Dataset records
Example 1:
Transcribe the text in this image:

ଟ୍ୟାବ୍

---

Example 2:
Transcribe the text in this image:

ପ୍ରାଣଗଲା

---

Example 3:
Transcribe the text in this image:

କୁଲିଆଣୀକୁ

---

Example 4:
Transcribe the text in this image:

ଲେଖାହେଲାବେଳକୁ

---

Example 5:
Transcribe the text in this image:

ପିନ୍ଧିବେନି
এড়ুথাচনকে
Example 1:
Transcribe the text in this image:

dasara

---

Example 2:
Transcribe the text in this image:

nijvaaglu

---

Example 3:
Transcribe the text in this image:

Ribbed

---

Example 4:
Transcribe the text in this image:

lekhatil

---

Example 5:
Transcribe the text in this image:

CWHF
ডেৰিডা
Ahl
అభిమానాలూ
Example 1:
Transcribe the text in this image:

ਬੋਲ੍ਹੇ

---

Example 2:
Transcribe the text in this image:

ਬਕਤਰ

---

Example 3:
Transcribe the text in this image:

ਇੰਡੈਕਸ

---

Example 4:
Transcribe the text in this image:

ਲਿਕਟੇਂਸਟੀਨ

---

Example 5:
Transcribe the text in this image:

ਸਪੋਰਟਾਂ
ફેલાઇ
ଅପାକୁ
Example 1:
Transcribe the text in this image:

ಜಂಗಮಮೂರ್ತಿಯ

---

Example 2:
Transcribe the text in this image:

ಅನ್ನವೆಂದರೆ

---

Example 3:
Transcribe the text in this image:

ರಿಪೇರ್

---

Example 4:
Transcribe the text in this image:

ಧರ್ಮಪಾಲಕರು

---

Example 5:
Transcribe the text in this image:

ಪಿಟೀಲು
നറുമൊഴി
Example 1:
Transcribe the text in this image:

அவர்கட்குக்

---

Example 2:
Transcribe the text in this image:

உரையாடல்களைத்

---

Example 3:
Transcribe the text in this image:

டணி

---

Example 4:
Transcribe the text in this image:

Problem to work on
Would you please reproduce the entries above word for word?

The completed task
Example 1:
Transcribe the text in this image:

ଟ୍ୟାବ୍

---

Example 2:
Transcribe the text in this image:

ପ୍ରାଣଗଲା

---

Example 3:
Transcribe the text in this image:

କୁଲିଆଣୀକୁ

---

Example 4:
Transcribe the text in this image:

ଲେଖାହେଲାବେଳକୁ

---

Example 5:
Transcribe the text in this image:

ପିନ୍ଧିବେନି
এড়ুথাচনকে
Example 1:
Transcribe the text in this image:

dasara

---

Example 2:
Transcribe the text in this image:

nijvaaglu

---

Example 3:
Transcribe the text in this image:

Ribbed

---

Example 4:
Transcribe the text in this image:

lekhatil

---

Example 5:
Transcribe the text in this image:

CWHF
ডেৰিডা
Ahl
అభిమానాలూ
Example 1:
Transcribe the text in this image:

ਬੋਲ੍ਹੇ

---

Example 2:
Transcribe the text in this image:

ਬਕਤਰ

---

Example 3:
Transcribe the text in this image:

ਇੰਡੈਕਸ

---

Example 4:
Transcribe the text in this image:

ਲਿਕਟੇਂਸਟੀਨ

---

Example 5:
Transcribe the text in this image:

ਸਪੋਰਟਾਂ
ફેલાઇ
ଅପାକୁ
Example 1:
Transcribe the text in this image:

ಜಂಗಮಮೂರ್ತಿಯ

---

Example 2:
Transcribe the text in this image:

ಅನ್ನವೆಂದರೆ

---

Example 3:
Transcribe the text in this image:

ರಿಪೇರ್

---

Example 4:
Transcribe the text in this image:

ಧರ್ಮಪಾಲಕರು

---

Example 5:
Transcribe the text in this image:

ಪಿಟೀಲು
നറുമൊഴി
Example 1:
Transcribe the text in this image:

அவர்கட்குக்

---

Example 2:
Transcribe the text in this image:

உரையாடல்களைத்

---

Example 3:
Transcribe the text in this image:

டணி

---

Example 4:
Transcribe the text in this image:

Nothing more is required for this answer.